What is expected :: Format every row below as a two-column CSV with the header "text" and "answer". Give one CSV line per row, put each value in its own quoted field, and replace any line breaks with spaces.

[Data excerpts]
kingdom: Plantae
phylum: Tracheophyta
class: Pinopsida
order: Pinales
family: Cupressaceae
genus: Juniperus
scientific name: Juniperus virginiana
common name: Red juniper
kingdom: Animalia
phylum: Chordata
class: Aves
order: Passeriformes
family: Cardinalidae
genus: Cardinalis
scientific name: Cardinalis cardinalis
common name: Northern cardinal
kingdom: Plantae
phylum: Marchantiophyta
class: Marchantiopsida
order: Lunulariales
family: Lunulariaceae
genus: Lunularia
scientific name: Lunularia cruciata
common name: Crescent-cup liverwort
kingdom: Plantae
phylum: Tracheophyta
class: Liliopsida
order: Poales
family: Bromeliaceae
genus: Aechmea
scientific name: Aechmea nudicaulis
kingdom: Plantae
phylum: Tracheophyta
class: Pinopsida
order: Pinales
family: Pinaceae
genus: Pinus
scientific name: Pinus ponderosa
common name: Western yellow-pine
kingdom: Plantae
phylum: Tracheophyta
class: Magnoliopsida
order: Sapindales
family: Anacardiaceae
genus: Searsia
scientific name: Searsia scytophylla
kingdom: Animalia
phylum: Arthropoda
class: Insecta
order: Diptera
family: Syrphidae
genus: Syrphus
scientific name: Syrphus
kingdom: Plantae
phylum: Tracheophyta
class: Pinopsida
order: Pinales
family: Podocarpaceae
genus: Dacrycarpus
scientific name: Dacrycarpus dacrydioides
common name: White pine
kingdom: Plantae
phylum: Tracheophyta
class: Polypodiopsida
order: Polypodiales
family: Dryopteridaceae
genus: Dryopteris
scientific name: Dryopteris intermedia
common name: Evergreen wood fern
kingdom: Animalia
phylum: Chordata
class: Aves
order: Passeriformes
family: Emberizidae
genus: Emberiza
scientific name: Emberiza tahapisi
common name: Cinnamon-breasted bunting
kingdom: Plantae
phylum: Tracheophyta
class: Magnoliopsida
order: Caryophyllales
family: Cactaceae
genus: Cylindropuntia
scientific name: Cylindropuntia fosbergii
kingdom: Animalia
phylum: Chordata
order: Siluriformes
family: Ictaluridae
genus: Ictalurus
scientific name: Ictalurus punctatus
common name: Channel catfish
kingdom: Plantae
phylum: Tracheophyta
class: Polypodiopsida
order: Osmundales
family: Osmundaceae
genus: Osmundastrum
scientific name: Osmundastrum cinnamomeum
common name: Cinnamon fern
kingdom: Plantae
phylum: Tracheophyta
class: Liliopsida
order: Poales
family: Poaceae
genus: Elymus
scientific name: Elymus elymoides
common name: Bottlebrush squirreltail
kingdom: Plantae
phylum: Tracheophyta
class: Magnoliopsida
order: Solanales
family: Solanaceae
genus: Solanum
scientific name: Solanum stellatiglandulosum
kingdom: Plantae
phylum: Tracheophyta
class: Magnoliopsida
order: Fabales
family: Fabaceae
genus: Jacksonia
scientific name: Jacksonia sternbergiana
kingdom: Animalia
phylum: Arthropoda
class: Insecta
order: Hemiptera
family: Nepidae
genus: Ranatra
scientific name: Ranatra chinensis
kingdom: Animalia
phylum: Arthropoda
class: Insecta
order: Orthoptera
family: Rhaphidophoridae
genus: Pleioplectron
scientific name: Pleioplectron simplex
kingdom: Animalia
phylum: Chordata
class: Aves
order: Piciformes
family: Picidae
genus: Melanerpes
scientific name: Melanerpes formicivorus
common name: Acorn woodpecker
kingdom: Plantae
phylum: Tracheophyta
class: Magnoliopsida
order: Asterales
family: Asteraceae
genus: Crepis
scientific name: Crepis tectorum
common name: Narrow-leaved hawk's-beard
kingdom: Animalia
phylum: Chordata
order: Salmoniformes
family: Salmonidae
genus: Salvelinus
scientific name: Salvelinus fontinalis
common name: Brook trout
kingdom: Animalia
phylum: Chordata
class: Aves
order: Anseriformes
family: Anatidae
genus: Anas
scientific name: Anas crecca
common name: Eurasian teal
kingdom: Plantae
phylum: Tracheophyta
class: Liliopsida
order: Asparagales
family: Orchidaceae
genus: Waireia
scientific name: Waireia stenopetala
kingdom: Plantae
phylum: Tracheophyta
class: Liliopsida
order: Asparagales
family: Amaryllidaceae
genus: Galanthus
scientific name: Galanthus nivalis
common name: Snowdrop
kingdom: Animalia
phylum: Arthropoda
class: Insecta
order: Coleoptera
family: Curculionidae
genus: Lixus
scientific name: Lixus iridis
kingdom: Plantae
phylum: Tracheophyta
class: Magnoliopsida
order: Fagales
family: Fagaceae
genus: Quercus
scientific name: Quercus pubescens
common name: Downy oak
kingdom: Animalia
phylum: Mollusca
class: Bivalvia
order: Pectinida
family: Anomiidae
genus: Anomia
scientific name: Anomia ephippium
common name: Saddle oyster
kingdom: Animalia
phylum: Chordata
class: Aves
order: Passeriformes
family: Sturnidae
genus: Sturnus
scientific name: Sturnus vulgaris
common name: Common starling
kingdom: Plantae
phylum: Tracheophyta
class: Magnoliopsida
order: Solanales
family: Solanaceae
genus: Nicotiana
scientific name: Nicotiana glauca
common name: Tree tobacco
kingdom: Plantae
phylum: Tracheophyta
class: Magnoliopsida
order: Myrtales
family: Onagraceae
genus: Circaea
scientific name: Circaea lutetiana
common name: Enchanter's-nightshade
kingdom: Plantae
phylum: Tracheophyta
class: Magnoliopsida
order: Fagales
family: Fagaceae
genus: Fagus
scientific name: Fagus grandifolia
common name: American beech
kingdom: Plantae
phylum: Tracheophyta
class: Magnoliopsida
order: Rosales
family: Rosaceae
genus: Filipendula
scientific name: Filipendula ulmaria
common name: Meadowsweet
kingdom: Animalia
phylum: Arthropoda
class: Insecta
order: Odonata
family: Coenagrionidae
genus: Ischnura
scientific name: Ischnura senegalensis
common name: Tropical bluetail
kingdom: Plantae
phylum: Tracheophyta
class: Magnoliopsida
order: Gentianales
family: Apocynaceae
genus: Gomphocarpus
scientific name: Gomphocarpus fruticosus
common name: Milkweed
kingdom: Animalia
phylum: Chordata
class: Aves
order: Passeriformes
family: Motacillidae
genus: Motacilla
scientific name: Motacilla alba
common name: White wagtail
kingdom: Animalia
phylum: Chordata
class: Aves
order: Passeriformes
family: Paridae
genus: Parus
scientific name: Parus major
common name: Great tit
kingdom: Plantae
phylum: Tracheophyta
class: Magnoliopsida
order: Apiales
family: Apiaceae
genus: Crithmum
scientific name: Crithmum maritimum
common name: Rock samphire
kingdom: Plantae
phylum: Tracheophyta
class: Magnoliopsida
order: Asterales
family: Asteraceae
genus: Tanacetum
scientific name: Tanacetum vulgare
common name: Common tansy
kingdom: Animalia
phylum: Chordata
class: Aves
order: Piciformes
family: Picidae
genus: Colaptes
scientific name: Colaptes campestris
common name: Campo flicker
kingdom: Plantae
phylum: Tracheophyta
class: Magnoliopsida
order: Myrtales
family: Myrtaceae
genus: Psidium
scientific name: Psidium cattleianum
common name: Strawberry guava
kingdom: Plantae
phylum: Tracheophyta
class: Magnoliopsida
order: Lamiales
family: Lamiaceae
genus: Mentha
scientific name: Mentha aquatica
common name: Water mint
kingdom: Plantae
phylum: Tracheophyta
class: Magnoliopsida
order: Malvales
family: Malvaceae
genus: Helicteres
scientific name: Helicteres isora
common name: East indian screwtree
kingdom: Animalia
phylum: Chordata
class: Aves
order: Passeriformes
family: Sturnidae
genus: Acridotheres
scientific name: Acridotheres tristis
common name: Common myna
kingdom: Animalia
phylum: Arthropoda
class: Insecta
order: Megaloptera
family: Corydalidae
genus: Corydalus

Full answer ::
text,answer
"kingdom:","Plantae"
"phylum:","Tracheophyta"
"class:","Pinopsida"
"order:","Pinales"
"family:","Cupressaceae"
"genus:","Juniperus"
"scientific name:","Juniperus virginiana"
"common name:","Red juniper"
"kingdom:","Animalia"
"phylum:","Chordata"
"class:","Aves"
"order:","Passeriformes"
"family:","Cardinalidae"
"genus:","Cardinalis"
"scientific name:","Cardinalis cardinalis"
"common name:","Northern cardinal"
"kingdom:","Plantae"
"phylum:","Marchantiophyta"
"class:","Marchantiopsida"
"order:","Lunulariales"
"family:","Lunulariaceae"
"genus:","Lunularia"
"scientific name:","Lunularia cruciata"
"common name:","Crescent-cup liverwort"
"kingdom:","Plantae"
"phylum:","Tracheophyta"
"class:","Liliopsida"
"order:","Poales"
"family:","Bromeliaceae"
"genus:","Aechmea"
"scientific name:","Aechmea nudicaulis"
"kingdom:","Plantae"
"phylum:","Tracheophyta"
"class:","Pinopsida"
"order:","Pinales"
"family:","Pinaceae"
"genus:","Pinus"
"scientific name:","Pinus ponderosa"
"common name:","Western yellow-pine"
"kingdom:","Plantae"
"phylum:","Tracheophyta"
"class:","Magnoliopsida"
"order:","Sapindales"
"family:","Anacardiaceae"
"genus:","Searsia"
"scientific name:","Searsia scytophylla"
"kingdom:","Animalia"
"phylum:","Arthropoda"
"class:","Insecta"
"order:","Diptera"
"family:","Syrphidae"
"genus:","Syrphus"
"scientific name:","Syrphus"
"kingdom:","Plantae"
"phylum:","Tracheophyta"
"class:","Pinopsida"
"order:","Pinales"
"family:","Podocarpaceae"
"genus:","Dacrycarpus"
"scientific name:","Dacrycarpus dacrydioides"
"common name:","White pine"
"kingdom:","Plantae"
"phylum:","Tracheophyta"
"class:","Polypodiopsida"
"order:","Polypodiales"
"family:","Dryopteridaceae"
"genus:","Dryopteris"
"scientific name:","Dryopteris intermedia"
"common name:","Evergreen wood fern"
"kingdom:","Animalia"
"phylum:","Chordata"
"class:","Aves"
"order:","Passeriformes"
"family:","Emberizidae"
"genus:","Emberiza"
"scientific name:","Emberiza tahapisi"
"common name:","Cinnamon-breasted bunting"
"kingdom:","Plantae"
"phylum:","Tracheophyta"
"class:","Magnoliopsida"
"order:","Caryophyllales"
"family:","Cactaceae"
"genus:","Cylindropuntia"
"scientific name:","Cylindropuntia fosbergii"
"kingdom:","Animalia"
"phylum:","Chordata"
"order:","Siluriformes"
"family:","Ictaluridae"
"genus:","Ictalurus"
"scientific name:","Ictalurus punctatus"
"common name:","Channel catfish"
"kingdom:","Plantae"
"phylum:","Tracheophyta"
"class:","Polypodiopsida"
"order:","Osmundales"
"family:","Osmundaceae"
"genus:","Osmundastrum"
"scientific name:","Osmundastrum cinnamomeum"
"common name:","Cinnamon fern"
"kingdom:","Plantae"
"phylum:","Tracheophyta"
"class:","Liliopsida"
"order:","Poales"
"family:","Poaceae"
"genus:","Elymus"
"scientific name:","Elymus elymoides"
"common name:","Bottlebrush squirreltail"
"kingdom:","Plantae"
"phylum:","Tracheophyta"
"class:","Magnoliopsida"
"order:","Solanales"
"family:","Solanaceae"
"genus:","Solanum"
"scientific name:","Solanum stellatiglandulosum"
"kingdom:","Plantae"
"phylum:","Tracheophyta"
"class:","Magnoliopsida"
"order:","Fabales"
"family:","Fabaceae"
"genus:","Jacksonia"
"scientific name:","Jacksonia sternbergiana"
"kingdom:","Animalia"
"phylum:","Arthropoda"
"class:","Insecta"
"order:","Hemiptera"
"family:","Nepidae"
"genus:","Ranatra"
"scientific name:","Ranatra chinensis"
"kingdom:","Animalia"
"phylum:","Arthropoda"
"class:","Insecta"
"order:","Orthoptera"
"family:","Rhaphidophoridae"
"genus:","Pleioplectron"
"scientific name:","Pleioplectron simplex"
"kingdom:","Animalia"
"phylum:","Chordata"
"class:","Aves"
"order:","Piciformes"
"family:","Picidae"
"genus:","Melanerpes"
"scientific name:","Melanerpes formicivorus"
"common name:","Acorn woodpecker"
"kingdom:","Plantae"
"phylum:","Tracheophyta"
"class:","Magnoliopsida"
"order:","Asterales"
"family:","Asteraceae"
"genus:","Crepis"
"scientific name:","Crepis tectorum"
"common name:","Narrow-leaved hawk's-beard"
"kingdom:","Animalia"
"phylum:","Chordata"
"order:","Salmoniformes"
"family:","Salmonidae"
"genus:","Salvelinus"
"scientific name:","Salvelinus fontinalis"
"common name:","Brook trout"
"kingdom:","Animalia"
"phylum:","Chordata"
"class:","Aves"
"order:","Anseriformes"
"family:","Anatidae"
"genus:","Anas"
"scientific name:","Anas crecca"
"common name:","Eurasian teal"
"kingdom:","Plantae"
"phylum:","Tracheophyta"
"class:","Liliopsida"
"order:","Asparagales"
"family:","Orchidaceae"
"genus:","Waireia"
"scientific name:","Waireia stenopetala"
"kingdom:","Plantae"
"phylum:","Tracheophyta"
"class:","Liliopsida"
"order:","Asparagales"
"family:","Amaryllidaceae"
"genus:","Galanthus"
"scientific name:","Galanthus nivalis"
"common name:","Snowdrop"
"kingdom:","Animalia"
"phylum:","Arthropoda"
"class:","Insecta"
"order:","Coleoptera"
"family:","Curculionidae"
"genus:","Lixus"
"scientific name:","Lixus iridis"
"kingdom:","Plantae"
"phylum:","Tracheophyta"
"class:","Magnoliopsida"
"order:","Fagales"
"family:","Fagaceae"
"genus:","Quercus"
"scientific name:","Quercus pubescens"
"common name:","Downy oak"
"kingdom:","Animalia"
"phylum:","Mollusca"
"class:","Bivalvia"
"order:","Pectinida"
"family:","Anomiidae"
"genus:","Anomia"
"scientific name:","Anomia ephippium"
"common name:","Saddle oyster"
"kingdom:","Animalia"
"phylum:","Chordata"
"class:","Aves"
"order:","Passeriformes"
"family:","Sturnidae"
"genus:","Sturnus"
"scientific name:","Sturnus vulgaris"
"common name:","Common starling"
"kingdom:","Plantae"
"phylum:","Tracheophyta"
"class:","Magnoliopsida"
"order:","Solanales"
"family:","Solanaceae"
"genus:","Nicotiana"
"scientific name:","Nicotiana glauca"
"common name:","Tree tobacco"
"kingdom:","Plantae"
"phylum:","Tracheophyta"
"class:","Magnoliopsida"
"order:","Myrtales"
"family:","Onagraceae"
"genus:","Circaea"
"scientific name:","Circaea lutetiana"
"common name:","Enchanter's-nightshade"
"kingdom:","Plantae"
"phylum:","Tracheophyta"
"class:","Magnoliopsida"
"order:","Fagales"
"family:","Fagaceae"
"genus:","Fagus"
"scientific name:","Fagus grandifolia"
"common name:","American beech"
"kingdom:","Plantae"
"phylum:","Tracheophyta"
"class:","Magnoliopsida"
"order:","Rosales"
"family:","Rosaceae"
"genus:","Filipendula"
"scientific name:","Filipendula ulmaria"
"common name:","Meadowsweet"
"kingdom:","Animalia"
"phylum:","Arthropoda"
"class:","Insecta"
"order:","Odonata"
"family:","Coenagrionidae"
"genus:","Ischnura"
"scientific name:","Ischnura senegalensis"
"common name:","Tropical bluetail"
"kingdom:","Plantae"
"phylum:","Tracheophyta"
"class:","Magnoliopsida"
"order:","Gentianales"
"family:","Apocynaceae"
"genus:","Gomphocarpus"
"scientific name:","Gomphocarpus fruticosus"
"common name:","Milkweed"
"kingdom:","Animalia"
"phylum:","Chordata"
"class:","Aves"
"order:","Passeriformes"
"family:","Motacillidae"
"genus:","Motacilla"
"scientific name:","Motacilla alba"
"common name:","White wagtail"
"kingdom:","Animalia"
"phylum:","Chordata"
"class:","Aves"
"order:","Passeriformes"
"family:","Paridae"
"genus:","Parus"
"scientific name:","Parus major"
"common name:","Great tit"
"kingdom:","Plantae"
"phylum:","Tracheophyta"
"class:","Magnoliopsida"
"order:","Apiales"
"family:","Apiaceae"
"genus:","Crithmum"
"scientific name:","Crithmum maritimum"
"common name:","Rock samphire"
"kingdom:","Plantae"
"phylum:","Tracheophyta"
"class:","Magnoliopsida"
"order:","Asterales"
"family:","Asteraceae"
"genus:","Tanacetum"
"scientific name:","Tanacetum vulgare"
"common name:","Common tansy"
"kingdom:","Animalia"
"phylum:","Chordata"
"class:","Aves"
"order:","Piciformes"
"family:","Picidae"
"genus:","Colaptes"
"scientific name:","Colaptes campestris"
"common name:","Campo flicker"
"kingdom:","Plantae"
"phylum:","Tracheophyta"
"class:","Magnoliopsida"
"order:","Myrtales"
"family:","Myrtaceae"
"genus:","Psidium"
"scientific name:","Psidium cattleianum"
"common name:","Strawberry guava"
"kingdom:","Plantae"
"phylum:","Tracheophyta"
"class:","Magnoliopsida"
"order:","Lamiales"
"family:","Lamiaceae"
"genus:","Mentha"
"scientific name:","Mentha aquatica"
"common name:","Water mint"
"kingdom:","Plantae"
"phylum:","Tracheophyta"
"class:","Magnoliopsida"
"order:","Malvales"
"family:","Malvaceae"
"genus:","Helicteres"
"scientific name:","Helicteres isora"
"common name:","East indian screwtree"
"kingdom:","Animalia"
"phylum:","Chordata"
"class:","Aves"
"order:","Passeriformes"
"family:","Sturnidae"
"genus:","Acridotheres"
"scientific name:","Acridotheres tristis"
"common name:","Common myna"
"kingdom:","Animalia"
"phylum:","Arthropoda"
"class:","Insecta"
"order:","Megaloptera"
"family:","Corydalidae"
"genus:","Corydalus"